Find every line in the records below that contains the word "requirements" and copy each of those lines.

BEGIN Provided information

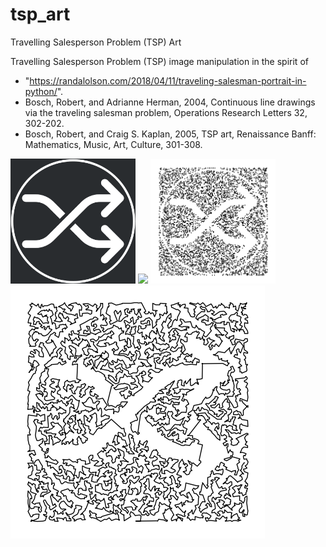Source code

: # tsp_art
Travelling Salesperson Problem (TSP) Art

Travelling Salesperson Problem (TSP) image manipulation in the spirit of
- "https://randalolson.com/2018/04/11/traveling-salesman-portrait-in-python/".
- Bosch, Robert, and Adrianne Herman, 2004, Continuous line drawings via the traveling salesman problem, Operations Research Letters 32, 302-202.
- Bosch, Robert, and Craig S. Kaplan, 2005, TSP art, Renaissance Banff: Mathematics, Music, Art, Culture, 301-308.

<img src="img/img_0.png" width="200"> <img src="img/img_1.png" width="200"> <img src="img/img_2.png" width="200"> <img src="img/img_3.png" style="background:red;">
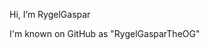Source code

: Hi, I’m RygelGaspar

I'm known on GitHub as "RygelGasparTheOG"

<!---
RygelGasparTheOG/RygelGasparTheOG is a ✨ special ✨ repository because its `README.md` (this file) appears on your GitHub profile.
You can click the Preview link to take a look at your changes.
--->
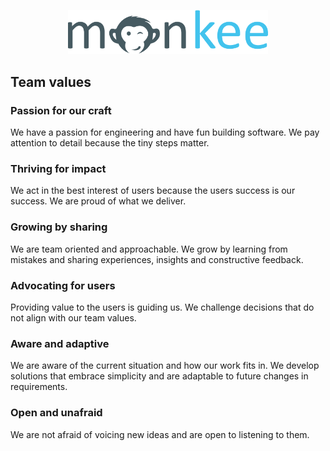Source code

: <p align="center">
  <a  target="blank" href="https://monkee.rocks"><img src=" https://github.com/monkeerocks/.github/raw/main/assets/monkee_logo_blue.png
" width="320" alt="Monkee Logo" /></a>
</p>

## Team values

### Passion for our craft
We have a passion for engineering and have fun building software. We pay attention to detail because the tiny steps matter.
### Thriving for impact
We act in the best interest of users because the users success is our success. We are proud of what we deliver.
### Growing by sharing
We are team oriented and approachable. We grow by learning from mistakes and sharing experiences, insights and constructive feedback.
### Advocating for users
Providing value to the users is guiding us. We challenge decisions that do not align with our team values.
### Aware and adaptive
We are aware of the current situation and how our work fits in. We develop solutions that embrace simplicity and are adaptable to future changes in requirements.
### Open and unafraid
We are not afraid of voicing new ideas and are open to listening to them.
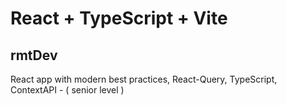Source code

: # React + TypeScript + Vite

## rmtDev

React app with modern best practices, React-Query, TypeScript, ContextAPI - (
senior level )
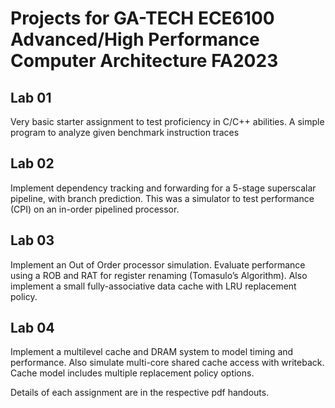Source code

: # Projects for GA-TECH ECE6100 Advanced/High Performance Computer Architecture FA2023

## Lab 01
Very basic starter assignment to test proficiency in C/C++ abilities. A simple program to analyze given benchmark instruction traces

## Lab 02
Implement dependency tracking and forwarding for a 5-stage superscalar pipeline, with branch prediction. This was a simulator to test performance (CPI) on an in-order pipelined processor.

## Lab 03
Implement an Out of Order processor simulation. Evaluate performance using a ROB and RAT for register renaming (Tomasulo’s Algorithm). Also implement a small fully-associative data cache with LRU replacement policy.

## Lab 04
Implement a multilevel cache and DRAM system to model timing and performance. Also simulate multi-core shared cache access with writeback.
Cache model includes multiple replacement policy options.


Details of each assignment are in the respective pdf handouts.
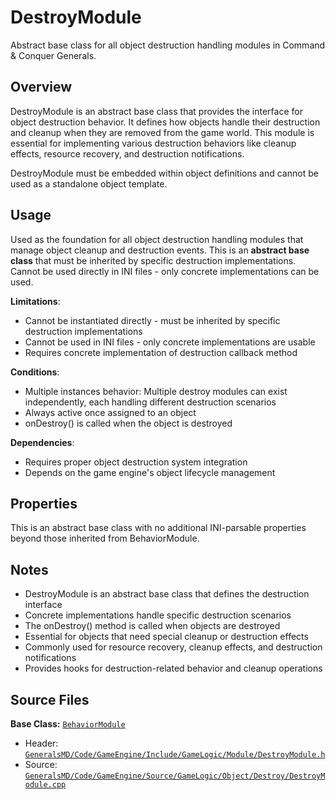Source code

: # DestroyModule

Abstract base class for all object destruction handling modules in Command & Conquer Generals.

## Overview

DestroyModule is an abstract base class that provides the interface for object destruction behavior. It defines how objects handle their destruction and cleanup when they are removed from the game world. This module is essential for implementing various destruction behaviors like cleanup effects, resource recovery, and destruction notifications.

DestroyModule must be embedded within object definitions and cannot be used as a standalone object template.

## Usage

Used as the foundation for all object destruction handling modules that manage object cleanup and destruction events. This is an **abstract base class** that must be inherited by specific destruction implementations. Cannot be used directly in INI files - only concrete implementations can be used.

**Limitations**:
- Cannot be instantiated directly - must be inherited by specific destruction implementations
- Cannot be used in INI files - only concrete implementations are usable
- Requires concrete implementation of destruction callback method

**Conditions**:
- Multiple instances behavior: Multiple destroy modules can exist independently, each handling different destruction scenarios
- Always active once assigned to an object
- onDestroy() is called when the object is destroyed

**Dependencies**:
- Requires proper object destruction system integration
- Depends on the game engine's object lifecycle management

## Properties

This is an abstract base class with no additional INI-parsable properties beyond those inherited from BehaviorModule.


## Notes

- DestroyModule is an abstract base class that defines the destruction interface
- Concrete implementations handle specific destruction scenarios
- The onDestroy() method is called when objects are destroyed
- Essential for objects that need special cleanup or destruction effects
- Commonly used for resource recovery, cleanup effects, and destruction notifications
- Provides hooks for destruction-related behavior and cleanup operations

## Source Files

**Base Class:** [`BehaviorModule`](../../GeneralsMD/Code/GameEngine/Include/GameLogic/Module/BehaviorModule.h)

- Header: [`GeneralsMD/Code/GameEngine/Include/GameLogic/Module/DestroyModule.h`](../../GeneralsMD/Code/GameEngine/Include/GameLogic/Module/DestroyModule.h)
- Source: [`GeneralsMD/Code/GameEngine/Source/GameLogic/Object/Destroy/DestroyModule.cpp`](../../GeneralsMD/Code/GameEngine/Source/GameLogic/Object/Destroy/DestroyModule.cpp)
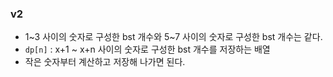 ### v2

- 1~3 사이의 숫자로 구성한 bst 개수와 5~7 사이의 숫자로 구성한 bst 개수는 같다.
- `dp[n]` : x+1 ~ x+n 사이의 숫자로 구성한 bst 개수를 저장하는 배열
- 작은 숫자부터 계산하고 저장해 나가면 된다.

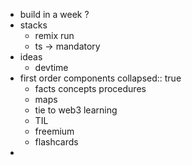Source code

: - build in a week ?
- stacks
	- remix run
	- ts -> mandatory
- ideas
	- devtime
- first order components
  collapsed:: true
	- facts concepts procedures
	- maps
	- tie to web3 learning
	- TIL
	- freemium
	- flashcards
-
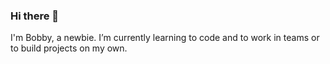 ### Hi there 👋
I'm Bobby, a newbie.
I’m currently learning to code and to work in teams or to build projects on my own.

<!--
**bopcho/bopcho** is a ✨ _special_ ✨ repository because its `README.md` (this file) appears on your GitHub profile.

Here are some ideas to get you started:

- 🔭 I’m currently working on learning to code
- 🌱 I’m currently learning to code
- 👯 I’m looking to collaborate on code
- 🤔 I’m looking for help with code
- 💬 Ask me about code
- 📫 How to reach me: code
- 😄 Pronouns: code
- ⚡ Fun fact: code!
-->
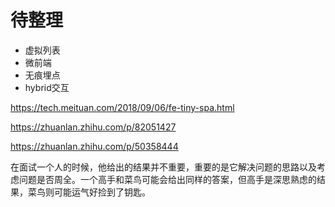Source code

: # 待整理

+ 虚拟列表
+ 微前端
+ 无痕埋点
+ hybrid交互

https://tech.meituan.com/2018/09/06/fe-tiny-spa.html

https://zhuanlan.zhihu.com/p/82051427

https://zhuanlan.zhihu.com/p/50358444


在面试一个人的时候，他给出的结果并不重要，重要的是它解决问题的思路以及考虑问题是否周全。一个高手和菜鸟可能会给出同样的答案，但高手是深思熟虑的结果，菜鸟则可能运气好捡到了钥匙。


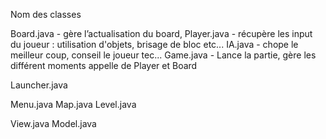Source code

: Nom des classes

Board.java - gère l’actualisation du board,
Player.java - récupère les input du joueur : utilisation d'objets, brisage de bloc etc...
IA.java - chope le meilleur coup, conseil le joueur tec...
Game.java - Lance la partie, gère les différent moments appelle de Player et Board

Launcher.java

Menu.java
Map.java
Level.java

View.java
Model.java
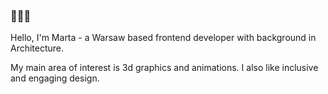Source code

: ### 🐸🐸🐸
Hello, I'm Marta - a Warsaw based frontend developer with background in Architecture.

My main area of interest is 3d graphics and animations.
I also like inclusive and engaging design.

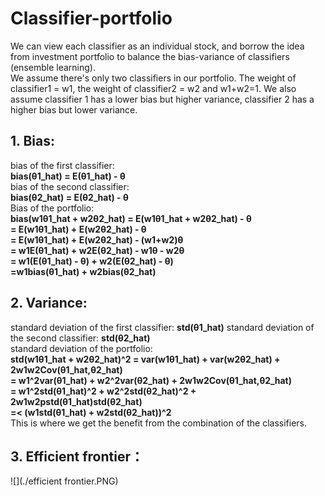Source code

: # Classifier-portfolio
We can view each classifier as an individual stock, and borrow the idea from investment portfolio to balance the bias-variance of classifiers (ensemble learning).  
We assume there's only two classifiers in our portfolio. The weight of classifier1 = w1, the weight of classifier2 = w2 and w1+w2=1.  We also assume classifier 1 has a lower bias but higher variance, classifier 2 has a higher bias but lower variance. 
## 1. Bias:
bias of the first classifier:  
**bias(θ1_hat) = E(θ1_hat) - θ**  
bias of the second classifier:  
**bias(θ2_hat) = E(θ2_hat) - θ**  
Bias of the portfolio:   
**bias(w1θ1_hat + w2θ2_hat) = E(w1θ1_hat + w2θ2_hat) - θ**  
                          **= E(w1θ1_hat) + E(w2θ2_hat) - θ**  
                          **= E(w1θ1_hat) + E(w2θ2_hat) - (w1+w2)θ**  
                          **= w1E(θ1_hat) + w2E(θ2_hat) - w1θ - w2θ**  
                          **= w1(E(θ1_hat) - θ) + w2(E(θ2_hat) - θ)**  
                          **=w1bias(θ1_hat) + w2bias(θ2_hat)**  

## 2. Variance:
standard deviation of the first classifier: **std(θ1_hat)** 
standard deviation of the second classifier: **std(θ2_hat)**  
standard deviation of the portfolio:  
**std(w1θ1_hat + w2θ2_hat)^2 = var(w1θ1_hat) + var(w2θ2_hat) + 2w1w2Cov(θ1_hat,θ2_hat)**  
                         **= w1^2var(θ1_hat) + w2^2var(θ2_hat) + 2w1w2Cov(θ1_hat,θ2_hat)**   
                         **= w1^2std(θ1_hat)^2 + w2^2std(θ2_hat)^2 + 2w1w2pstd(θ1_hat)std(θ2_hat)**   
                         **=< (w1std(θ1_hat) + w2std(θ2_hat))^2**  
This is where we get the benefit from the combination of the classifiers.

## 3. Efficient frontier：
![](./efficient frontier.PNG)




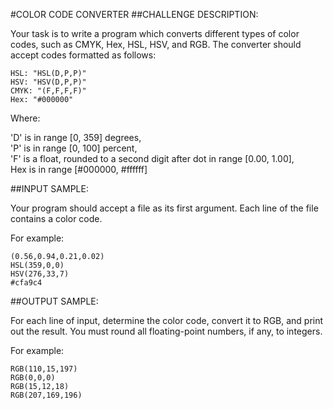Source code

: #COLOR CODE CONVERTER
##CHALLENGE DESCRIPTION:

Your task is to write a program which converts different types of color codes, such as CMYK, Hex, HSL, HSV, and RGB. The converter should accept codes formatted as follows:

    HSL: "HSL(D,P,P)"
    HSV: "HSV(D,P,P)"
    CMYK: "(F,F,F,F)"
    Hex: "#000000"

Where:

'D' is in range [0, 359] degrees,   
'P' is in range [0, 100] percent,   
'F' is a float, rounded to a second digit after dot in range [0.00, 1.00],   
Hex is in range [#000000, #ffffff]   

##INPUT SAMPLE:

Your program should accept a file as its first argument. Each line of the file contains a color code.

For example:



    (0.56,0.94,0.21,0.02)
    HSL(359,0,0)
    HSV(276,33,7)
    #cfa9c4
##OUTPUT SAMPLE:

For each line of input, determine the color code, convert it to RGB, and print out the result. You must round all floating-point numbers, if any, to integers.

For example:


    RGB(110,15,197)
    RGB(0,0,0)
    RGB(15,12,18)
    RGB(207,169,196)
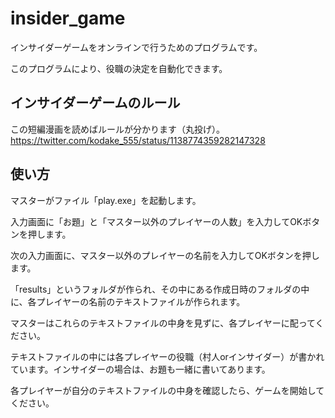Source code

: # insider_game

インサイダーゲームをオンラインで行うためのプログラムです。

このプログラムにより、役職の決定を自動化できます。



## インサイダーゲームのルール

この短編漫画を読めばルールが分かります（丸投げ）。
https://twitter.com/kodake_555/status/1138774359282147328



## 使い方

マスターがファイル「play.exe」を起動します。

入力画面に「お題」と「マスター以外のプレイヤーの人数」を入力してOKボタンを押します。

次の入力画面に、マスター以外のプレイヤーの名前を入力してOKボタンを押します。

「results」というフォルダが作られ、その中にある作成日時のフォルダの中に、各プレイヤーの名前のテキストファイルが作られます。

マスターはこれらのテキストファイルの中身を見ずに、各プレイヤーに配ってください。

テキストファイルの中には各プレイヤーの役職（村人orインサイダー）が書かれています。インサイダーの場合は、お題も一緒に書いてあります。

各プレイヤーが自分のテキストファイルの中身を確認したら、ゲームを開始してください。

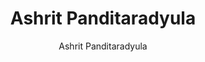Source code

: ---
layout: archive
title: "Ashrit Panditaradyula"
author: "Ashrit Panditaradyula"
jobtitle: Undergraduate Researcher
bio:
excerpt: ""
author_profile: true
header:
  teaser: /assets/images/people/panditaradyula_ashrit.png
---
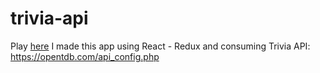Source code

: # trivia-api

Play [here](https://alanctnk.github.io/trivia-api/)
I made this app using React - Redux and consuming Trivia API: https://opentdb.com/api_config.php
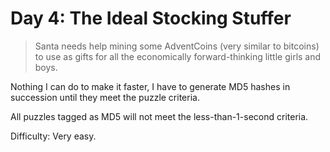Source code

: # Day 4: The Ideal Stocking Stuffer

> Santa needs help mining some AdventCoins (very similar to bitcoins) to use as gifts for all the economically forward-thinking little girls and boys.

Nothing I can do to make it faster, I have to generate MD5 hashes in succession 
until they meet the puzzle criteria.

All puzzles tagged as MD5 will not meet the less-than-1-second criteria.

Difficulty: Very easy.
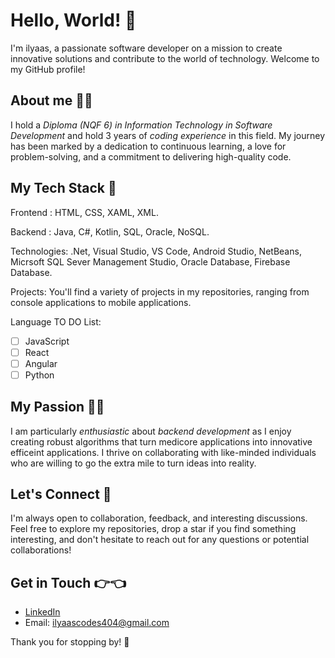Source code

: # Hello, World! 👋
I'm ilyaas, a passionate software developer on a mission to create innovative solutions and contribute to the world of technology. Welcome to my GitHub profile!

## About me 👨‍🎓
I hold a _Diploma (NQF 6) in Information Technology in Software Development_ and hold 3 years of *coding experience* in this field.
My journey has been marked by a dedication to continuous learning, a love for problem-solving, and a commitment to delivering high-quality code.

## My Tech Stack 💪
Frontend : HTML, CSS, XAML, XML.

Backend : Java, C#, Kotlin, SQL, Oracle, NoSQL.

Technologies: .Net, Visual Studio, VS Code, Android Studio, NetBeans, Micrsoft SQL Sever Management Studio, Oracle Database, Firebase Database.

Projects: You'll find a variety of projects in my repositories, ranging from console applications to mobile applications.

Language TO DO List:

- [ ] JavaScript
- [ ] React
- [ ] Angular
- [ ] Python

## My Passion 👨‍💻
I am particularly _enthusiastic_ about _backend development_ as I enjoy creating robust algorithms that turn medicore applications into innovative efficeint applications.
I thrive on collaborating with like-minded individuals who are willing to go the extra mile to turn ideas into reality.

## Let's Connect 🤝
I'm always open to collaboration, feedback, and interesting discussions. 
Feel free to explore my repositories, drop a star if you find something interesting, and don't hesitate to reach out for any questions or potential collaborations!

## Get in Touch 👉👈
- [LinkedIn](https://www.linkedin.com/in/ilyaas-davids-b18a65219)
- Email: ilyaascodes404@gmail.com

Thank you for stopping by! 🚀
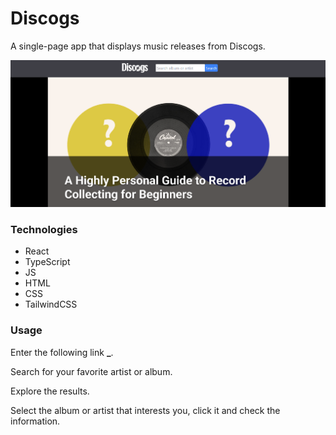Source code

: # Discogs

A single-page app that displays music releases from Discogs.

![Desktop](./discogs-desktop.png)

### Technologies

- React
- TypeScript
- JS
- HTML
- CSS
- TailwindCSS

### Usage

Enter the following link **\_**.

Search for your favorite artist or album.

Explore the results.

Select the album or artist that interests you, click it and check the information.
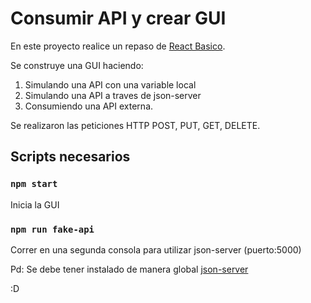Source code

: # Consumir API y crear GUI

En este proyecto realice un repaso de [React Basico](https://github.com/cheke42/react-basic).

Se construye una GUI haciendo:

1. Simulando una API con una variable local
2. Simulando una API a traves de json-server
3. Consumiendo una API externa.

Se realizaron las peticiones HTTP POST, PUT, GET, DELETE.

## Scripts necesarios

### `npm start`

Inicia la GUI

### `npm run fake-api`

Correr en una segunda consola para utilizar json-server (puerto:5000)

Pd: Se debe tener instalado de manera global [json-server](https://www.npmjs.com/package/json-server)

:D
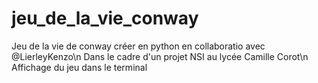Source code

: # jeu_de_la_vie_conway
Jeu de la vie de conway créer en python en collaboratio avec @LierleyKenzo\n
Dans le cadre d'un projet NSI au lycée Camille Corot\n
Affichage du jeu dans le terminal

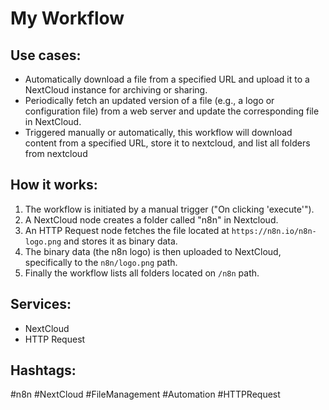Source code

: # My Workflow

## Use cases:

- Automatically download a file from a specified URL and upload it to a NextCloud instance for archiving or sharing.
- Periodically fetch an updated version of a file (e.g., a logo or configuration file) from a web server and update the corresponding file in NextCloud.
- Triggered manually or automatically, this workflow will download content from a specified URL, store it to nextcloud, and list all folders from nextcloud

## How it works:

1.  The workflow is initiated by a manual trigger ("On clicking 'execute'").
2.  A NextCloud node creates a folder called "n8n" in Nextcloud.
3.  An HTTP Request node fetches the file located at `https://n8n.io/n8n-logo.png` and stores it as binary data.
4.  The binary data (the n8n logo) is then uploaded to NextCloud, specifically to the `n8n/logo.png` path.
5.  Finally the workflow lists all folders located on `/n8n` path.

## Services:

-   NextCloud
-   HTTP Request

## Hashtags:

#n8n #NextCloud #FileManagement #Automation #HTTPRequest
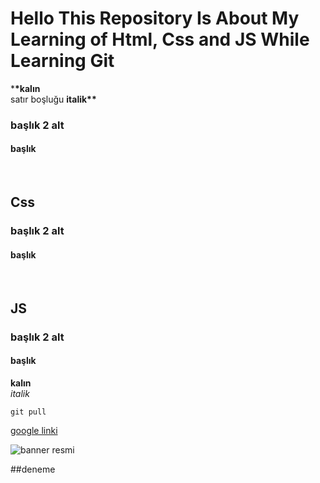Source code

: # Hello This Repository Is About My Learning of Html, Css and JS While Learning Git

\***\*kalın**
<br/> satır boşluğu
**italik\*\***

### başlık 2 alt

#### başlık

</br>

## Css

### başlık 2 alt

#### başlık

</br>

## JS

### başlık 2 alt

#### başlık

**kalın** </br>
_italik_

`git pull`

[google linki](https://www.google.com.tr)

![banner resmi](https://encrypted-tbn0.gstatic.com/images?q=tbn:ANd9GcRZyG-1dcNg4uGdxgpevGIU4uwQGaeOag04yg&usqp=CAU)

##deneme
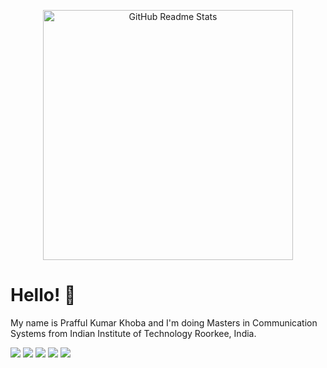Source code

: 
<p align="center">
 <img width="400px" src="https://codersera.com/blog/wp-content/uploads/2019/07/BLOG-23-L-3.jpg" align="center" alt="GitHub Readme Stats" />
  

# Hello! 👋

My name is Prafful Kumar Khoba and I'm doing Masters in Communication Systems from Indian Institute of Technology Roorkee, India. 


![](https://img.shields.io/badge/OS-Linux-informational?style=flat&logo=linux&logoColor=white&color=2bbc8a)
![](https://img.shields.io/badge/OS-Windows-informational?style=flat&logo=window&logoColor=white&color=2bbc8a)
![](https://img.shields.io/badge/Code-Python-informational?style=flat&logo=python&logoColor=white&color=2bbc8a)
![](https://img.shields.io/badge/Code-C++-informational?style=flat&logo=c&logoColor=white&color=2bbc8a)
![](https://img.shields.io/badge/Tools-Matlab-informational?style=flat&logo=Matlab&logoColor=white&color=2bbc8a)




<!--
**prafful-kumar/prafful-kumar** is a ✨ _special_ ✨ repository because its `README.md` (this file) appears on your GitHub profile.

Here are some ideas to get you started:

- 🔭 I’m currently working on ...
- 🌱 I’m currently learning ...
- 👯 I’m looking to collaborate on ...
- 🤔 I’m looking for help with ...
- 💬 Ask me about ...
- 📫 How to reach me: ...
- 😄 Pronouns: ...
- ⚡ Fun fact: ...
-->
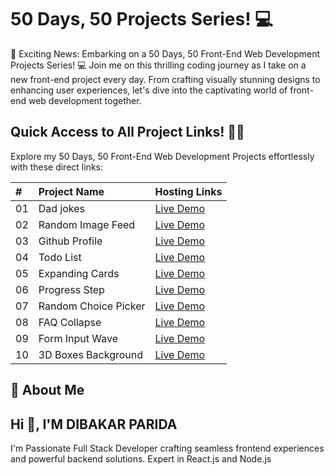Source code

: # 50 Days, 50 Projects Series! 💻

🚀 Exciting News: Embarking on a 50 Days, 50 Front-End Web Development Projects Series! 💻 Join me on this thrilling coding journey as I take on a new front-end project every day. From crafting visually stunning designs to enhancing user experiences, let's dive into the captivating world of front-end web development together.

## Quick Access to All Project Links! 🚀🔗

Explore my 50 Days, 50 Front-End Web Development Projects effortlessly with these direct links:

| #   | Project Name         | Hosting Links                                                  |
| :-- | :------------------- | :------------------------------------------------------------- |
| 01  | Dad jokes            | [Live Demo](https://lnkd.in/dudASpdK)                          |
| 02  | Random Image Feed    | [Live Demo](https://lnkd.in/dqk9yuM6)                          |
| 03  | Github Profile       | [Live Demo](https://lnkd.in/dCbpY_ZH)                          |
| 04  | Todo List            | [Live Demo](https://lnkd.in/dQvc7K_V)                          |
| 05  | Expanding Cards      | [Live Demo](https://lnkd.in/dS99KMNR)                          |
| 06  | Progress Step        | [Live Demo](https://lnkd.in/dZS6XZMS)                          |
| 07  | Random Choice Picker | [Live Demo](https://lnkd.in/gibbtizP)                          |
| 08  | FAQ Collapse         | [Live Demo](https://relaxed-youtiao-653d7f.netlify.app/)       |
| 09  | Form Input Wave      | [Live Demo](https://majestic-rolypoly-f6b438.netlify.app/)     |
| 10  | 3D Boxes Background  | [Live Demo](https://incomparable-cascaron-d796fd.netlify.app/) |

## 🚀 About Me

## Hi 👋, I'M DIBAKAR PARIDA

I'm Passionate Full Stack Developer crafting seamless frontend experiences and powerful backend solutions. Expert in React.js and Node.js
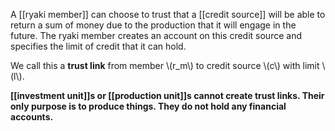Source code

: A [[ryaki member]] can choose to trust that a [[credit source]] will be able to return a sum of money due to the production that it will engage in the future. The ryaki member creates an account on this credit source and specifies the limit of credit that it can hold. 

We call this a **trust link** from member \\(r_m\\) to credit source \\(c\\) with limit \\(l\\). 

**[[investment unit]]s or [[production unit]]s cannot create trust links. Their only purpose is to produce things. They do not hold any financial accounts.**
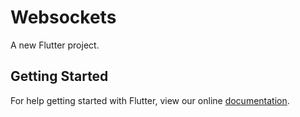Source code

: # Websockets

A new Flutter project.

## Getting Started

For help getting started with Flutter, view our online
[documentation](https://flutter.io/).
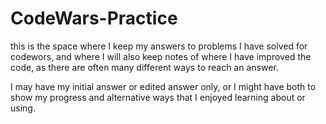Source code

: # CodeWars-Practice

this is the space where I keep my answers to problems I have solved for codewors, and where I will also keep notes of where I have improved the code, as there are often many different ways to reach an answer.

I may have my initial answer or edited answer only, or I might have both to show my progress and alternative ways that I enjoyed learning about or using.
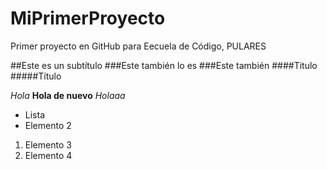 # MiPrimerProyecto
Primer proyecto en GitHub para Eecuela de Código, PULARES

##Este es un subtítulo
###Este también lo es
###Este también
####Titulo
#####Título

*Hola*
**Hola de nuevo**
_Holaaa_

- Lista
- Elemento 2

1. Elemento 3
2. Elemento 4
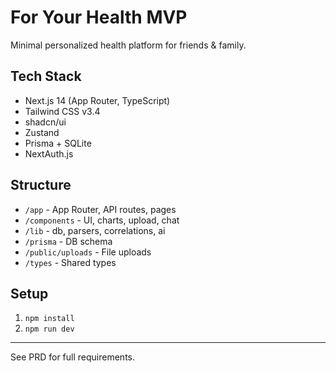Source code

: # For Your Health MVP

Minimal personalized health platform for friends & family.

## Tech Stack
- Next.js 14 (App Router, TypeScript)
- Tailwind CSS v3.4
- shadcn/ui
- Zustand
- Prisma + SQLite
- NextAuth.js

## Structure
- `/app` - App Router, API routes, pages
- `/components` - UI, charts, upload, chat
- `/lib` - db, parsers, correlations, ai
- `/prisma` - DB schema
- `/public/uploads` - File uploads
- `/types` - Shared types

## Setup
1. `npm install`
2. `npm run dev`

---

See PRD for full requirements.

END Provided information

Response to this exercise
We are aware of the current situation and how our work fits in. We develop solutions that embrace simplicity and are adaptable to future changes in requirements.
See PRD for full requirements.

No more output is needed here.